• _What to produce_
Please convert the lines below into a JSON list of strings, one string per line, leaving out any blank lines.

• _Input records_
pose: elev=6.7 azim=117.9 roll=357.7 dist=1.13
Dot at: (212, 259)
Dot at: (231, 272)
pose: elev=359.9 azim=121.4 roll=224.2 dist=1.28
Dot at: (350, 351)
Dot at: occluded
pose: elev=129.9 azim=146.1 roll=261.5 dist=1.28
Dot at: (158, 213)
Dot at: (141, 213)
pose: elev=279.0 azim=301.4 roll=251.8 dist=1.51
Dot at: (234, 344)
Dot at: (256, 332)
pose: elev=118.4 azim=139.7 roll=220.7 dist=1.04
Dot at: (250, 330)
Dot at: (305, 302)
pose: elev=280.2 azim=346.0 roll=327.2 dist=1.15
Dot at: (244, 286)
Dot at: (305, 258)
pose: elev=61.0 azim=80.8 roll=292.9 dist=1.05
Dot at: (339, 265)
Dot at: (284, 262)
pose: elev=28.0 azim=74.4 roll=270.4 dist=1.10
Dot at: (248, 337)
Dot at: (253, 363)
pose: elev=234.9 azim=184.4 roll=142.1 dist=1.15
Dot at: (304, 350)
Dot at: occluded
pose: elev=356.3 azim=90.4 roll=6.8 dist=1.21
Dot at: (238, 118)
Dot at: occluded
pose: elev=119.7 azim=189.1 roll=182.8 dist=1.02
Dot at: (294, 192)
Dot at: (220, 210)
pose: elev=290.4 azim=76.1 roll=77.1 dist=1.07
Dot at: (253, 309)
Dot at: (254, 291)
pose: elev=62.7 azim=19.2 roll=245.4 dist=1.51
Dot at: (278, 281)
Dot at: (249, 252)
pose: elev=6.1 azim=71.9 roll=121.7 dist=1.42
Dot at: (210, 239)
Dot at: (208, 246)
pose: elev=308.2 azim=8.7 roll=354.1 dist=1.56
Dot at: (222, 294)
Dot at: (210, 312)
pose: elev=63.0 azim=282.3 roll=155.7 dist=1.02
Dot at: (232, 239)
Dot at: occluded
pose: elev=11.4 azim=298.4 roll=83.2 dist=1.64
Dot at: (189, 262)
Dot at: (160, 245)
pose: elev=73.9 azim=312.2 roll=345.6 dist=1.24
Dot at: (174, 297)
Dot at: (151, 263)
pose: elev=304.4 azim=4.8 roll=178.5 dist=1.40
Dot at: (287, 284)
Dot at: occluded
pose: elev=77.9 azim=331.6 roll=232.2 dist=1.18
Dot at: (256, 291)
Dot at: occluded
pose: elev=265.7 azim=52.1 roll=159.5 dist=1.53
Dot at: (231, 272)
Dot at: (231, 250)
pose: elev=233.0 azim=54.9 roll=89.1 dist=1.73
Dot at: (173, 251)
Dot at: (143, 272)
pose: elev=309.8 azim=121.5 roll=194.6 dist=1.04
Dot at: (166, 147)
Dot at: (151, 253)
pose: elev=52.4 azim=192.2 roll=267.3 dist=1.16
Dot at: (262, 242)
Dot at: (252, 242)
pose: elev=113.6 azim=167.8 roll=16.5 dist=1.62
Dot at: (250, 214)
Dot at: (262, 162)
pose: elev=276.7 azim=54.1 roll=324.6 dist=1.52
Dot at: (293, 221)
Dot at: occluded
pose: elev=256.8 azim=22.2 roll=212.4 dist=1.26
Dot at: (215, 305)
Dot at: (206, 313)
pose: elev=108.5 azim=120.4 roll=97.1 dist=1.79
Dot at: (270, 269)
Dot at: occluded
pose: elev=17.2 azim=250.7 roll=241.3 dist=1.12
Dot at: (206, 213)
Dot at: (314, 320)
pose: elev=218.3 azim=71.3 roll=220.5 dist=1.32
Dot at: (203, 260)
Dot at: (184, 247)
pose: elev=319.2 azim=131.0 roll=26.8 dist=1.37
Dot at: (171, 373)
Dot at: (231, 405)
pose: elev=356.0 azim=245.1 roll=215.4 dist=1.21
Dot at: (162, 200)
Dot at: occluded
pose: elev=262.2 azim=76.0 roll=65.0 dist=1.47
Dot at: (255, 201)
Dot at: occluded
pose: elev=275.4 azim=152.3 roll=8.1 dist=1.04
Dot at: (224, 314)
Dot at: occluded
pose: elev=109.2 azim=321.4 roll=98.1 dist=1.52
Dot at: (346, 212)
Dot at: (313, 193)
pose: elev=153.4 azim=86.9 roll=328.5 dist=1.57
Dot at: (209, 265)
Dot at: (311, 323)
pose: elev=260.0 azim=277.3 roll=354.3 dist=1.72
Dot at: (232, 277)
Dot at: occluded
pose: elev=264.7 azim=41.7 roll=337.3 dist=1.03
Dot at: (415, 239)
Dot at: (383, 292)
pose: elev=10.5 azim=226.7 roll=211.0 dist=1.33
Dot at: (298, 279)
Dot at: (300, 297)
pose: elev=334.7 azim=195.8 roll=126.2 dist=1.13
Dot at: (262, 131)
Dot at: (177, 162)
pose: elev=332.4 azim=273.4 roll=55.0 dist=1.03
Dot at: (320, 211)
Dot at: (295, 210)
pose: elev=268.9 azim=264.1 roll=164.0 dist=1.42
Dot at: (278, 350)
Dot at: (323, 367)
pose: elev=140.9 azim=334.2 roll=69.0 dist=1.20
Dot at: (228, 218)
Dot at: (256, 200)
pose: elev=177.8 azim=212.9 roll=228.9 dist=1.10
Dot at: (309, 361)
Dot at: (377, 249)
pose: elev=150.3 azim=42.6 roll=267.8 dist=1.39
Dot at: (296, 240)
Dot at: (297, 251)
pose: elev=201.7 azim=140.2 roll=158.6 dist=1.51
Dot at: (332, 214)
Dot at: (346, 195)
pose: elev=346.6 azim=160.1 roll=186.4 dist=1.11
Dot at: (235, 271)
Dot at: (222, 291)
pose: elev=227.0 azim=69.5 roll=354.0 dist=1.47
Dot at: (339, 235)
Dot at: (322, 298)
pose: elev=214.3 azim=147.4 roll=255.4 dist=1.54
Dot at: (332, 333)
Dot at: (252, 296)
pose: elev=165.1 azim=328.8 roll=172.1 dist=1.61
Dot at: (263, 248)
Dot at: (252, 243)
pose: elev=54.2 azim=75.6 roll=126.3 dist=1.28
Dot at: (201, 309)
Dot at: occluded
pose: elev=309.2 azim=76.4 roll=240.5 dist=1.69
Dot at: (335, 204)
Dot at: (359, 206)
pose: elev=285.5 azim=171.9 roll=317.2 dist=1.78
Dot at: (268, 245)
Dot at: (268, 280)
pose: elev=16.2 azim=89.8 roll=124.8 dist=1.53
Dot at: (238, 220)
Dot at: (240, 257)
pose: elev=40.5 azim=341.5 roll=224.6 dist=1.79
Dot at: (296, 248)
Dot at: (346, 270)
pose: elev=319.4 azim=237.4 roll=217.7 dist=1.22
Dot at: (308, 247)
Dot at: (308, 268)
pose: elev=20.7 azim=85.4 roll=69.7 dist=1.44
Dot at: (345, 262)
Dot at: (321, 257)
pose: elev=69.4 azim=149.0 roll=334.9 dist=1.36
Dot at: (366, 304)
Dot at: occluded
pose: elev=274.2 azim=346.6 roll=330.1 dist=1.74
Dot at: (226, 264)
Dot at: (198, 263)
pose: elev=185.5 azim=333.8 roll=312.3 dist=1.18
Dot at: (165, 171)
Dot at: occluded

• _Problem solution_
[
  "pose: elev=6.7 azim=117.9 roll=357.7 dist=1.13",
  "Dot at: (212, 259)",
  "Dot at: (231, 272)",
  "pose: elev=359.9 azim=121.4 roll=224.2 dist=1.28",
  "Dot at: (350, 351)",
  "Dot at: occluded",
  "pose: elev=129.9 azim=146.1 roll=261.5 dist=1.28",
  "Dot at: (158, 213)",
  "Dot at: (141, 213)",
  "pose: elev=279.0 azim=301.4 roll=251.8 dist=1.51",
  "Dot at: (234, 344)",
  "Dot at: (256, 332)",
  "pose: elev=118.4 azim=139.7 roll=220.7 dist=1.04",
  "Dot at: (250, 330)",
  "Dot at: (305, 302)",
  "pose: elev=280.2 azim=346.0 roll=327.2 dist=1.15",
  "Dot at: (244, 286)",
  "Dot at: (305, 258)",
  "pose: elev=61.0 azim=80.8 roll=292.9 dist=1.05",
  "Dot at: (339, 265)",
  "Dot at: (284, 262)",
  "pose: elev=28.0 azim=74.4 roll=270.4 dist=1.10",
  "Dot at: (248, 337)",
  "Dot at: (253, 363)",
  "pose: elev=234.9 azim=184.4 roll=142.1 dist=1.15",
  "Dot at: (304, 350)",
  "Dot at: occluded",
  "pose: elev=356.3 azim=90.4 roll=6.8 dist=1.21",
  "Dot at: (238, 118)",
  "Dot at: occluded",
  "pose: elev=119.7 azim=189.1 roll=182.8 dist=1.02",
  "Dot at: (294, 192)",
  "Dot at: (220, 210)",
  "pose: elev=290.4 azim=76.1 roll=77.1 dist=1.07",
  "Dot at: (253, 309)",
  "Dot at: (254, 291)",
  "pose: elev=62.7 azim=19.2 roll=245.4 dist=1.51",
  "Dot at: (278, 281)",
  "Dot at: (249, 252)",
  "pose: elev=6.1 azim=71.9 roll=121.7 dist=1.42",
  "Dot at: (210, 239)",
  "Dot at: (208, 246)",
  "pose: elev=308.2 azim=8.7 roll=354.1 dist=1.56",
  "Dot at: (222, 294)",
  "Dot at: (210, 312)",
  "pose: elev=63.0 azim=282.3 roll=155.7 dist=1.02",
  "Dot at: (232, 239)",
  "Dot at: occluded",
  "pose: elev=11.4 azim=298.4 roll=83.2 dist=1.64",
  "Dot at: (189, 262)",
  "Dot at: (160, 245)",
  "pose: elev=73.9 azim=312.2 roll=345.6 dist=1.24",
  "Dot at: (174, 297)",
  "Dot at: (151, 263)",
  "pose: elev=304.4 azim=4.8 roll=178.5 dist=1.40",
  "Dot at: (287, 284)",
  "Dot at: occluded",
  "pose: elev=77.9 azim=331.6 roll=232.2 dist=1.18",
  "Dot at: (256, 291)",
  "Dot at: occluded",
  "pose: elev=265.7 azim=52.1 roll=159.5 dist=1.53",
  "Dot at: (231, 272)",
  "Dot at: (231, 250)",
  "pose: elev=233.0 azim=54.9 roll=89.1 dist=1.73",
  "Dot at: (173, 251)",
  "Dot at: (143, 272)",
  "pose: elev=309.8 azim=121.5 roll=194.6 dist=1.04",
  "Dot at: (166, 147)",
  "Dot at: (151, 253)",
  "pose: elev=52.4 azim=192.2 roll=267.3 dist=1.16",
  "Dot at: (262, 242)",
  "Dot at: (252, 242)",
  "pose: elev=113.6 azim=167.8 roll=16.5 dist=1.62",
  "Dot at: (250, 214)",
  "Dot at: (262, 162)",
  "pose: elev=276.7 azim=54.1 roll=324.6 dist=1.52",
  "Dot at: (293, 221)",
  "Dot at: occluded",
  "pose: elev=256.8 azim=22.2 roll=212.4 dist=1.26",
  "Dot at: (215, 305)",
  "Dot at: (206, 313)",
  "pose: elev=108.5 azim=120.4 roll=97.1 dist=1.79",
  "Dot at: (270, 269)",
  "Dot at: occluded",
  "pose: elev=17.2 azim=250.7 roll=241.3 dist=1.12",
  "Dot at: (206, 213)",
  "Dot at: (314, 320)",
  "pose: elev=218.3 azim=71.3 roll=220.5 dist=1.32",
  "Dot at: (203, 260)",
  "Dot at: (184, 247)",
  "pose: elev=319.2 azim=131.0 roll=26.8 dist=1.37",
  "Dot at: (171, 373)",
  "Dot at: (231, 405)",
  "pose: elev=356.0 azim=245.1 roll=215.4 dist=1.21",
  "Dot at: (162, 200)",
  "Dot at: occluded",
  "pose: elev=262.2 azim=76.0 roll=65.0 dist=1.47",
  "Dot at: (255, 201)",
  "Dot at: occluded",
  "pose: elev=275.4 azim=152.3 roll=8.1 dist=1.04",
  "Dot at: (224, 314)",
  "Dot at: occluded",
  "pose: elev=109.2 azim=321.4 roll=98.1 dist=1.52",
  "Dot at: (346, 212)",
  "Dot at: (313, 193)",
  "pose: elev=153.4 azim=86.9 roll=328.5 dist=1.57",
  "Dot at: (209, 265)",
  "Dot at: (311, 323)",
  "pose: elev=260.0 azim=277.3 roll=354.3 dist=1.72",
  "Dot at: (232, 277)",
  "Dot at: occluded",
  "pose: elev=264.7 azim=41.7 roll=337.3 dist=1.03",
  "Dot at: (415, 239)",
  "Dot at: (383, 292)",
  "pose: elev=10.5 azim=226.7 roll=211.0 dist=1.33",
  "Dot at: (298, 279)",
  "Dot at: (300, 297)",
  "pose: elev=334.7 azim=195.8 roll=126.2 dist=1.13",
  "Dot at: (262, 131)",
  "Dot at: (177, 162)",
  "pose: elev=332.4 azim=273.4 roll=55.0 dist=1.03",
  "Dot at: (320, 211)",
  "Dot at: (295, 210)",
  "pose: elev=268.9 azim=264.1 roll=164.0 dist=1.42",
  "Dot at: (278, 350)",
  "Dot at: (323, 367)",
  "pose: elev=140.9 azim=334.2 roll=69.0 dist=1.20",
  "Dot at: (228, 218)",
  "Dot at: (256, 200)",
  "pose: elev=177.8 azim=212.9 roll=228.9 dist=1.10",
  "Dot at: (309, 361)",
  "Dot at: (377, 249)",
  "pose: elev=150.3 azim=42.6 roll=267.8 dist=1.39",
  "Dot at: (296, 240)",
  "Dot at: (297, 251)",
  "pose: elev=201.7 azim=140.2 roll=158.6 dist=1.51",
  "Dot at: (332, 214)",
  "Dot at: (346, 195)",
  "pose: elev=346.6 azim=160.1 roll=186.4 dist=1.11",
  "Dot at: (235, 271)",
  "Dot at: (222, 291)",
  "pose: elev=227.0 azim=69.5 roll=354.0 dist=1.47",
  "Dot at: (339, 235)",
  "Dot at: (322, 298)",
  "pose: elev=214.3 azim=147.4 roll=255.4 dist=1.54",
  "Dot at: (332, 333)",
  "Dot at: (252, 296)",
  "pose: elev=165.1 azim=328.8 roll=172.1 dist=1.61",
  "Dot at: (263, 248)",
  "Dot at: (252, 243)",
  "pose: elev=54.2 azim=75.6 roll=126.3 dist=1.28",
  "Dot at: (201, 309)",
  "Dot at: occluded",
  "pose: elev=309.2 azim=76.4 roll=240.5 dist=1.69",
  "Dot at: (335, 204)",
  "Dot at: (359, 206)",
  "pose: elev=285.5 azim=171.9 roll=317.2 dist=1.78",
  "Dot at: (268, 245)",
  "Dot at: (268, 280)",
  "pose: elev=16.2 azim=89.8 roll=124.8 dist=1.53",
  "Dot at: (238, 220)",
  "Dot at: (240, 257)",
  "pose: elev=40.5 azim=341.5 roll=224.6 dist=1.79",
  "Dot at: (296, 248)",
  "Dot at: (346, 270)",
  "pose: elev=319.4 azim=237.4 roll=217.7 dist=1.22",
  "Dot at: (308, 247)",
  "Dot at: (308, 268)",
  "pose: elev=20.7 azim=85.4 roll=69.7 dist=1.44",
  "Dot at: (345, 262)",
  "Dot at: (321, 257)",
  "pose: elev=69.4 azim=149.0 roll=334.9 dist=1.36",
  "Dot at: (366, 304)",
  "Dot at: occluded",
  "pose: elev=274.2 azim=346.6 roll=330.1 dist=1.74",
  "Dot at: (226, 264)",
  "Dot at: (198, 263)",
  "pose: elev=185.5 azim=333.8 roll=312.3 dist=1.18",
  "Dot at: (165, 171)",
  "Dot at: occluded"
]